**TUGAS ANDA**
1 > Jawab pertanyaan berikut berdasarkan teks kajian.
(a) Mengapa urusan Yahudi tidak perlu dipermasalahkan dalam kehidupan berbangsa dan bernegara di Indonesia?
(b) Sampai kapan Indonesia tidak boleh menjalin hubungan diplomatik dengan Israel?
(c) Dokumen apa yang disebut memuat sikap Indonesia yang membenci penjajahan?
2 > Sunting bagian teks kajian dari "Dalam Konteks Keindonesiaan" sampai "perlu dipermasalahkan lagi.", lalu tuliskan kembali dengan mengganti "penjajahan" menjadi "kolonialisme".

**TEKS KAJIAN**
========================
Dalam Konteks Keindonesiaan

Dalam kehidupan berbangsa dan bernegara di Indonesia, urusan Yahudi tidak perlu dipermasalahkan karena Yahudi bukanlah agama yang secara resmi diakui oleh pemerintah Indonesia. Di samping itu, Indonesia pun haram hukumnya menjalin hubungan diplomatik dengan Israel sepanjang Israel masih melakukan penjajahan terhadap Palestina. Hal itu disebabkan Indonesia harus menampakkan pada dunia bahwa Indonesia sangat membenci penjajahan sebagaimana yang tertuang dalam Pembukaan UUD 1945. Jadi, baik secara Islam maupun secara kenegaraan, sangat diharamkan untuk menjalin hubungan erat dengan Yahudi dan Israel, apalagi menjadikan mereka sebagai pemimpin. Itu sudah clear tidak perlu dipermasalahkan lagi.
========================
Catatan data

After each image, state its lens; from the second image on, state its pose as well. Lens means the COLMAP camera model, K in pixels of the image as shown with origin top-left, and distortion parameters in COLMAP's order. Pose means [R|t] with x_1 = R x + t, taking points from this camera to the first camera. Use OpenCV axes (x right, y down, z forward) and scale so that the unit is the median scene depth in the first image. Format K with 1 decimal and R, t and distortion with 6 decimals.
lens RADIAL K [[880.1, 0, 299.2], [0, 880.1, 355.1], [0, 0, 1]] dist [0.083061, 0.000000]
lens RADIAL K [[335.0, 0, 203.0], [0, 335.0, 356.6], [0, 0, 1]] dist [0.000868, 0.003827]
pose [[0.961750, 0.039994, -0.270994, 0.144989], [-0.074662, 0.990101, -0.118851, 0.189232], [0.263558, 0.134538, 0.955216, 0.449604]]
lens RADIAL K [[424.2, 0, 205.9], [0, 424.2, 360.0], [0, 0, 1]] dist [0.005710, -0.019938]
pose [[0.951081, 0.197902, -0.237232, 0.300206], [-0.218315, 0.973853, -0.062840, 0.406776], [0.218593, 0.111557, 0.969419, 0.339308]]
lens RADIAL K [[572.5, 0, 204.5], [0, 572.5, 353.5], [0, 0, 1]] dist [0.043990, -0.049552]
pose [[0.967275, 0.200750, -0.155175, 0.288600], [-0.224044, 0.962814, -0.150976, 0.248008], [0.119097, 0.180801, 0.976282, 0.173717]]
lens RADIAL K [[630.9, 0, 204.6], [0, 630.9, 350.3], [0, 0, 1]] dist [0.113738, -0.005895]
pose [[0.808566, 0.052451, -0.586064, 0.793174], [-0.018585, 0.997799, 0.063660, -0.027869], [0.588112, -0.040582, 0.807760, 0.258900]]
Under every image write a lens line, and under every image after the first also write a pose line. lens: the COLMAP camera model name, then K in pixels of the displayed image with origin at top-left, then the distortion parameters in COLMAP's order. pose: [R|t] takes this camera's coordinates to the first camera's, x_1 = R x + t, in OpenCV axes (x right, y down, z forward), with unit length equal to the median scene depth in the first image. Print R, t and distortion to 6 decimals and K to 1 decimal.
========================
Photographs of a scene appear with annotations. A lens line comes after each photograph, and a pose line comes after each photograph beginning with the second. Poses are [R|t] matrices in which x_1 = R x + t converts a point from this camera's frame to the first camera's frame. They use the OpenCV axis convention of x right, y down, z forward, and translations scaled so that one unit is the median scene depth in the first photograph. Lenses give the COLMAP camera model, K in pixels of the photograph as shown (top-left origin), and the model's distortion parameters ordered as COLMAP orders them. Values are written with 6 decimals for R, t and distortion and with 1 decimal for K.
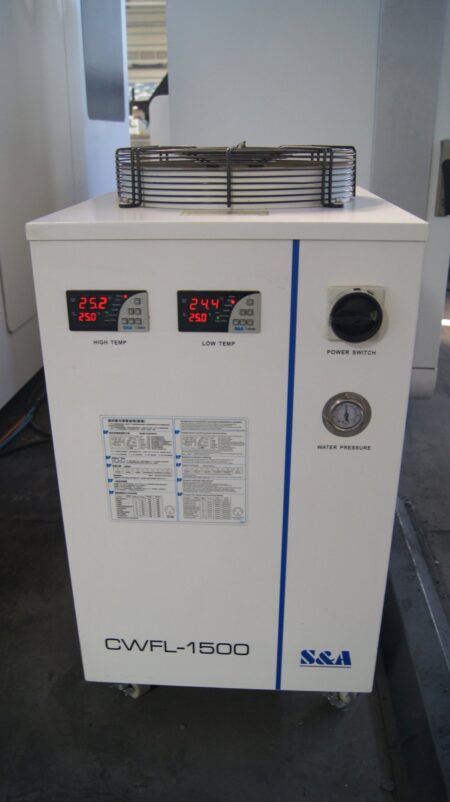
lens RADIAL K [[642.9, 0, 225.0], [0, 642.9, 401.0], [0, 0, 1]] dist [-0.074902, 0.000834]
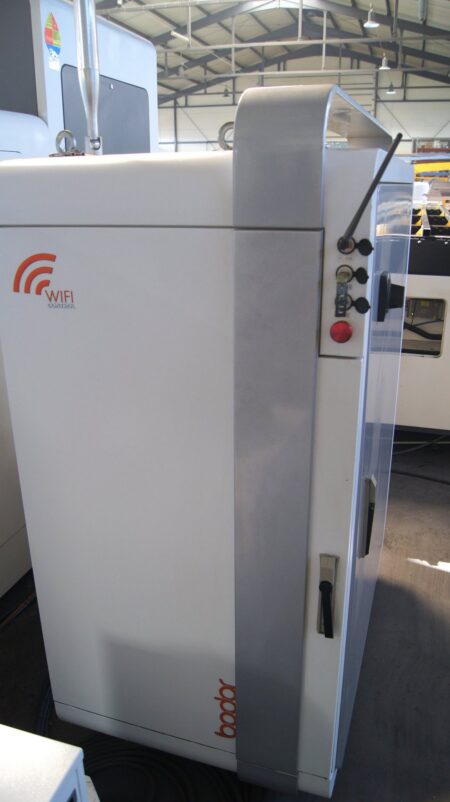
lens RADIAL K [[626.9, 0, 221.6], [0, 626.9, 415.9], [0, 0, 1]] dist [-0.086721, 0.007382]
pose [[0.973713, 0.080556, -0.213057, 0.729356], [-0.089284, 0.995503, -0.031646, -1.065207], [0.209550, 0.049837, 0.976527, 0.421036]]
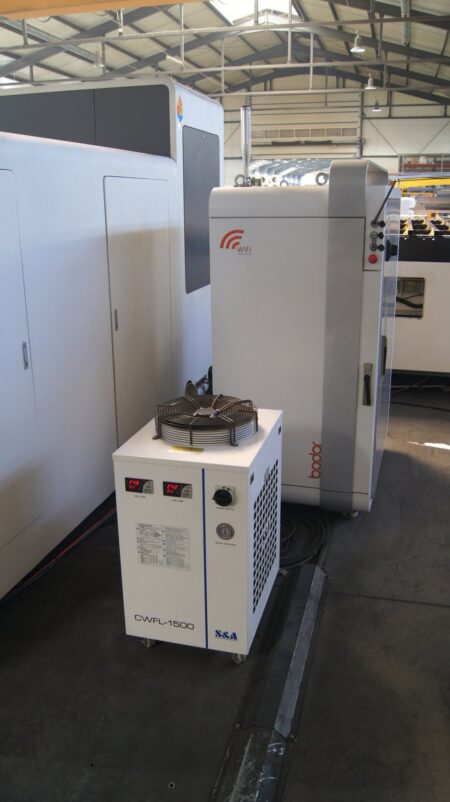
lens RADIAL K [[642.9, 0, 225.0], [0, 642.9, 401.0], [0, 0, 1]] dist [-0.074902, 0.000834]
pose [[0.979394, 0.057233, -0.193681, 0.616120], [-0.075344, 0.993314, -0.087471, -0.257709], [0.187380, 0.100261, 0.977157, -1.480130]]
========================
**JAWABAN LATIHAN**
1 >
(a) Karena Yahudi bukan agama yang secara resmi diakui oleh pemerintah Indonesia.
(b) Sepanjang Israel masih melakukan penjajahan terhadap Palestina.
(c) Pembukaan UUD 1945.

2 >
Dalam Konteks Keindonesiaan

Dalam kehidupan berbangsa dan bernegara di Indonesia, urusan Yahudi tidak perlu dipermasalahkan karena Yahudi bukanlah agama yang secara resmi diakui oleh pemerintah Indonesia. Di samping itu, Indonesia pun haram hukumnya menjalin hubungan diplomatik dengan Israel sepanjang Israel masih melakukan kolonialisme terhadap Palestina. Hal itu disebabkan Indonesia harus menampakkan pada dunia bahwa Indonesia sangat membenci kolonialisme sebagaimana yang tertuang dalam Pembukaan UUD 1945. Jadi, baik secara Islam maupun secara kenegaraan, sangat diharamkan untuk menjalin hubungan erat dengan Yahudi dan Israel, apalagi menjadikan mereka sebagai pemimpin. Itu sudah clear tidak perlu dipermasalahkan lagi.